The nvram is not emulated yet therefore firmware environment variables are not preserved so the boot command has to be typed at each boot. This can be automated with tools like expect or an alternative with less dependencies like empty.

Known problems

  1. Memory size is currently limited to 1 gigabyte. This may be fixed later to support up the the platform maximum of 2 gigabytes.
  2. PCI cards such as network cards don't work with QEMU versions before v8.0.0
  3. SFS partitions don't show up without a CPU known by AmigaOS such as -cpu 7447 or -cpu g3 QEMU options. It seems the PPC version of SmartFileSystem Kickstart module does not work with the 7400 G4 CPU QEMU emulates by default. Replacing SmartFileSystem with a 68k version is also a work around but specifying an appropriate CPU is enough and fixes this problem.

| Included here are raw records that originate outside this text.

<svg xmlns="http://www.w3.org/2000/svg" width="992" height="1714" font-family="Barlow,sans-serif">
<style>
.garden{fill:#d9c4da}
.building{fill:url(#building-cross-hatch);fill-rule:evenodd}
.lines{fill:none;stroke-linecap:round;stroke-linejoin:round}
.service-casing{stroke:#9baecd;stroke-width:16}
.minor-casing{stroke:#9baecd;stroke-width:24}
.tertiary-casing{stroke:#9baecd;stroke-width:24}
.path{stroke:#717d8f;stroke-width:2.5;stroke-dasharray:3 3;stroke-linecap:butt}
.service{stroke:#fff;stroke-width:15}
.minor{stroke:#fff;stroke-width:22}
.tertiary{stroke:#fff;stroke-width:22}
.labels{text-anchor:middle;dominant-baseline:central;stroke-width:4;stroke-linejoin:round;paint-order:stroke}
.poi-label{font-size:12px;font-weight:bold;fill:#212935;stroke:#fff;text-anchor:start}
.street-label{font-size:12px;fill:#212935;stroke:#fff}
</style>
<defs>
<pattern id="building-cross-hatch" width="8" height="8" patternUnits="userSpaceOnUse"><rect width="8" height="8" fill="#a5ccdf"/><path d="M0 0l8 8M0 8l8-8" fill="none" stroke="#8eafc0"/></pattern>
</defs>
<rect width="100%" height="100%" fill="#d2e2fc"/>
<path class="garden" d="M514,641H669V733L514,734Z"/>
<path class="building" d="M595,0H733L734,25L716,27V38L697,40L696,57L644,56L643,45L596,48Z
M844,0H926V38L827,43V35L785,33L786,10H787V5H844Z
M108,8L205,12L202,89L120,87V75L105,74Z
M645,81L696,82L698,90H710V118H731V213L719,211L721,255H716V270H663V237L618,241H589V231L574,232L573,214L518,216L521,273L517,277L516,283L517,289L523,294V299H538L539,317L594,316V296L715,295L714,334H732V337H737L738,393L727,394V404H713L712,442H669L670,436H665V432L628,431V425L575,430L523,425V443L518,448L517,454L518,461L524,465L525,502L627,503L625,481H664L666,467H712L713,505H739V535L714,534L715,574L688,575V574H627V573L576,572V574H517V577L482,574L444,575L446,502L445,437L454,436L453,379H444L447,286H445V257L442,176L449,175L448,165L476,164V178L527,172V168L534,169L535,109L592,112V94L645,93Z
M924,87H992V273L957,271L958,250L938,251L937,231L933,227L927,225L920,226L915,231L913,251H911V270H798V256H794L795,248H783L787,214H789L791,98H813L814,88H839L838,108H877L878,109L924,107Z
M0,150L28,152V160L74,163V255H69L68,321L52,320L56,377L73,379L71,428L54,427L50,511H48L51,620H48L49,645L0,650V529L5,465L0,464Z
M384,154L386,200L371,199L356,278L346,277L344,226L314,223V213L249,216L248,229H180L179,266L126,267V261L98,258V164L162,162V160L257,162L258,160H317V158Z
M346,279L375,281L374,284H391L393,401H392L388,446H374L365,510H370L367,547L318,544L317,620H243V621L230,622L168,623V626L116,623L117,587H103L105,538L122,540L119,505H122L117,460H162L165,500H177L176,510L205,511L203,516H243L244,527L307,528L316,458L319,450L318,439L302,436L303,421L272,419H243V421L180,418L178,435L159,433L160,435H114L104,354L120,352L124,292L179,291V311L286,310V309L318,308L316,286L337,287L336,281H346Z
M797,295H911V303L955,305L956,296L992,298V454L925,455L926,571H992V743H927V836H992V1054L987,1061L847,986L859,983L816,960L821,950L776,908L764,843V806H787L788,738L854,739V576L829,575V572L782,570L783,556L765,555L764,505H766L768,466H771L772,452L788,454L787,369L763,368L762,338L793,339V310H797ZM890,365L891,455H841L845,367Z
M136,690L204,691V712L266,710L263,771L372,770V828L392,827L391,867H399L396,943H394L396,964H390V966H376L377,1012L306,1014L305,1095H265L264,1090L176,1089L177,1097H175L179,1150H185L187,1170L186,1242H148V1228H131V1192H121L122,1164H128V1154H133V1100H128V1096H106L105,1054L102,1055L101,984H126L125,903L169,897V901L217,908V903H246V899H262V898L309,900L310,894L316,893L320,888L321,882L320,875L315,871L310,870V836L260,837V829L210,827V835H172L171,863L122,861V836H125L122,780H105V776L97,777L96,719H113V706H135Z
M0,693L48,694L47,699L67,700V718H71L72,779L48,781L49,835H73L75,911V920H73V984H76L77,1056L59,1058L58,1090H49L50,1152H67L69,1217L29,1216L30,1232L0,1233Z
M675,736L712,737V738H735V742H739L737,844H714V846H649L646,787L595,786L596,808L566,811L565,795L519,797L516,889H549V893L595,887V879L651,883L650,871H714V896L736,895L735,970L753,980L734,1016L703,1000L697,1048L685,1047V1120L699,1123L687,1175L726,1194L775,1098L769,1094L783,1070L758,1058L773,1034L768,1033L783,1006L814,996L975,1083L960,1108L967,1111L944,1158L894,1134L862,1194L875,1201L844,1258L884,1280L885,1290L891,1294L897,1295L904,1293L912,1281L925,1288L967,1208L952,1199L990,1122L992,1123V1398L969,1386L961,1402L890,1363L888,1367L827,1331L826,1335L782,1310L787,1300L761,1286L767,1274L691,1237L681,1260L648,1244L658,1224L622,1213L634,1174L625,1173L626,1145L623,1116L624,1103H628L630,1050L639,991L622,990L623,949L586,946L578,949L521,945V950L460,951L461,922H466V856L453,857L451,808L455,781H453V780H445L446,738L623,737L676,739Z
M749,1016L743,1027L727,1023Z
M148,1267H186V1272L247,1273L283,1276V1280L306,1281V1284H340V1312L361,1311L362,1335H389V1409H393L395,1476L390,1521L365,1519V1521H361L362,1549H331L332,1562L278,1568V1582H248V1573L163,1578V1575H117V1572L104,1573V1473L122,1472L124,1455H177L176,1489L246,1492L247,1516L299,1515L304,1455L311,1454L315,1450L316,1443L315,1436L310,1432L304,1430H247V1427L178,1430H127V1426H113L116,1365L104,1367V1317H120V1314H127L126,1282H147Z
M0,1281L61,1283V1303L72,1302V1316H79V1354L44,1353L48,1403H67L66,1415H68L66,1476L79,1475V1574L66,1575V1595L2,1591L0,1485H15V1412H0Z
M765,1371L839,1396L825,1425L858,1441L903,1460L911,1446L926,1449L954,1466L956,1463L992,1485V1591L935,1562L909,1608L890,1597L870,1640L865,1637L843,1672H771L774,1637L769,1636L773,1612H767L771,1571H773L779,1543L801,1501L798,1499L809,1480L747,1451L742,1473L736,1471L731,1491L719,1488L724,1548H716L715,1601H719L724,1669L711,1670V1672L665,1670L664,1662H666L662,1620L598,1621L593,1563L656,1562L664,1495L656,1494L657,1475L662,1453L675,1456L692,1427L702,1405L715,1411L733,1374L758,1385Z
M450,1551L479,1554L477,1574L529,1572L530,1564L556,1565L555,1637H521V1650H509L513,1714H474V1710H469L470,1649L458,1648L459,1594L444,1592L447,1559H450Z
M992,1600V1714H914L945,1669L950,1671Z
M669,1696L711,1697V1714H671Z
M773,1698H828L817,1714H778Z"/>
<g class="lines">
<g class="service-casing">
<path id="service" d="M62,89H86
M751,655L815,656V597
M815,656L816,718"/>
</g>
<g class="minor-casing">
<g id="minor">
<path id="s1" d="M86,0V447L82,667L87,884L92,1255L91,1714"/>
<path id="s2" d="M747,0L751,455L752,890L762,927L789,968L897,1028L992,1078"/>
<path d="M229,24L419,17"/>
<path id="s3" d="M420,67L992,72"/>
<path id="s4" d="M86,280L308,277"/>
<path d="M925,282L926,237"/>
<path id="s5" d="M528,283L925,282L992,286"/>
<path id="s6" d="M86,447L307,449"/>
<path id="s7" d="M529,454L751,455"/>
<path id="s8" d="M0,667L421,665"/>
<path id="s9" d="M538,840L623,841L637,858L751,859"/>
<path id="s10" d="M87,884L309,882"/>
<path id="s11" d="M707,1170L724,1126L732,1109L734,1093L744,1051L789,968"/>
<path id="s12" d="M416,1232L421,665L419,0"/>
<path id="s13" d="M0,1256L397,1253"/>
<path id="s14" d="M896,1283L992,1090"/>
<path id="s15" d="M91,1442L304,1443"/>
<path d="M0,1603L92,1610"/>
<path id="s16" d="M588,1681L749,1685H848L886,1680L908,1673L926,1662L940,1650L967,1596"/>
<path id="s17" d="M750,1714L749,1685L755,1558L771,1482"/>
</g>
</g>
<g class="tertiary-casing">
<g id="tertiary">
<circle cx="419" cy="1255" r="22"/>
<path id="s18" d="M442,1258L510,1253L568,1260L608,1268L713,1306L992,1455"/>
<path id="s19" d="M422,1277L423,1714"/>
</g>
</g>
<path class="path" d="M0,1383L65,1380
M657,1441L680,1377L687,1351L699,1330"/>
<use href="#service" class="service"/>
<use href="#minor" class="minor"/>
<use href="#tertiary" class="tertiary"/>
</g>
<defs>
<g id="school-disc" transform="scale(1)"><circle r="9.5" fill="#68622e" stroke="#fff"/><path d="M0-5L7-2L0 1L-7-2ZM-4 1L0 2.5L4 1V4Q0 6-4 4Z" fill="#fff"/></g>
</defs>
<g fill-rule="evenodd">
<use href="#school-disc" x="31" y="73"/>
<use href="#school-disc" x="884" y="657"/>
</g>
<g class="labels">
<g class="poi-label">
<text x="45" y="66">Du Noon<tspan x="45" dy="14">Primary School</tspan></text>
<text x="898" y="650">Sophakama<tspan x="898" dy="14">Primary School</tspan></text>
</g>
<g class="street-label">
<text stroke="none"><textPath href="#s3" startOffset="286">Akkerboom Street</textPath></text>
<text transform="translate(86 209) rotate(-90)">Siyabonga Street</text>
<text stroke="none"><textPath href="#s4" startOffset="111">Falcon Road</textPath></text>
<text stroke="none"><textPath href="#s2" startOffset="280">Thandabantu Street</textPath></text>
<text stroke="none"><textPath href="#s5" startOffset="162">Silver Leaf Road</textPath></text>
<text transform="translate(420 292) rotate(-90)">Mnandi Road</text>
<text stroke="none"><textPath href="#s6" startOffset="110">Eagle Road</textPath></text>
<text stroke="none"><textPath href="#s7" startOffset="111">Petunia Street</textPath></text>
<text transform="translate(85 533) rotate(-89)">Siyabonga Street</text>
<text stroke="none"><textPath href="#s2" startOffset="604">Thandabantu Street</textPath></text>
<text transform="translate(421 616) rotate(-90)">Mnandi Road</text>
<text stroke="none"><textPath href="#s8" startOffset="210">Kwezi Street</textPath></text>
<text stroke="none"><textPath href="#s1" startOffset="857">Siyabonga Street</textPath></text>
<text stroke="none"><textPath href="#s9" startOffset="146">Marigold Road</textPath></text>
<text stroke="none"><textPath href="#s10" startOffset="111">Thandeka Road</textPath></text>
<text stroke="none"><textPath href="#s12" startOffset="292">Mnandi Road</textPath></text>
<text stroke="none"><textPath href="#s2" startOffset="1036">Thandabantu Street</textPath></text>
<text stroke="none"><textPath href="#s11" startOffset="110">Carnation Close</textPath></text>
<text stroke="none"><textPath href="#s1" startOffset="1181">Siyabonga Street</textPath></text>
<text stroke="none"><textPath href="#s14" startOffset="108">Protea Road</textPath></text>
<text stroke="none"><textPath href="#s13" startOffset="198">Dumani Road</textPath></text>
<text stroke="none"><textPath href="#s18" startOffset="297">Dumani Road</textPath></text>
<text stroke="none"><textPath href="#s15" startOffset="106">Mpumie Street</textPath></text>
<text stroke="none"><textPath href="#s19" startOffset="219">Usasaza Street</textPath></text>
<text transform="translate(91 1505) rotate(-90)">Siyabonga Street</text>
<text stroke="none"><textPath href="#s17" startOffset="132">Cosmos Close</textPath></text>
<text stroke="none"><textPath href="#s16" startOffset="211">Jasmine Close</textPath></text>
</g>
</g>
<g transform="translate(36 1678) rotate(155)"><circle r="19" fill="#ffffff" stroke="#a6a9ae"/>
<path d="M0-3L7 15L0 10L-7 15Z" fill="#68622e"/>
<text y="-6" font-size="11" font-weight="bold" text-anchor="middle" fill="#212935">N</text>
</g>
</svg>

  4. Using -cpu 7447 option can be faster but may have some problems with older SDL versions which may either be a bug in SDL or something with using SM502 driver. Using -cpu g3 instead may work around this.
  5. The rtl8139 driver in AmigaOS 4.1FE Update 1 or 2 may not work correctly. This can be fixed by downgrading to the version on the 4.1FE install CD.
  6. When using the ALSA audio backend sound may crackle. This can be avoided by adding -audiodev alsa,id=audio0,out.try-poll=off to QEMU command line.
  7. See main page for further known problems.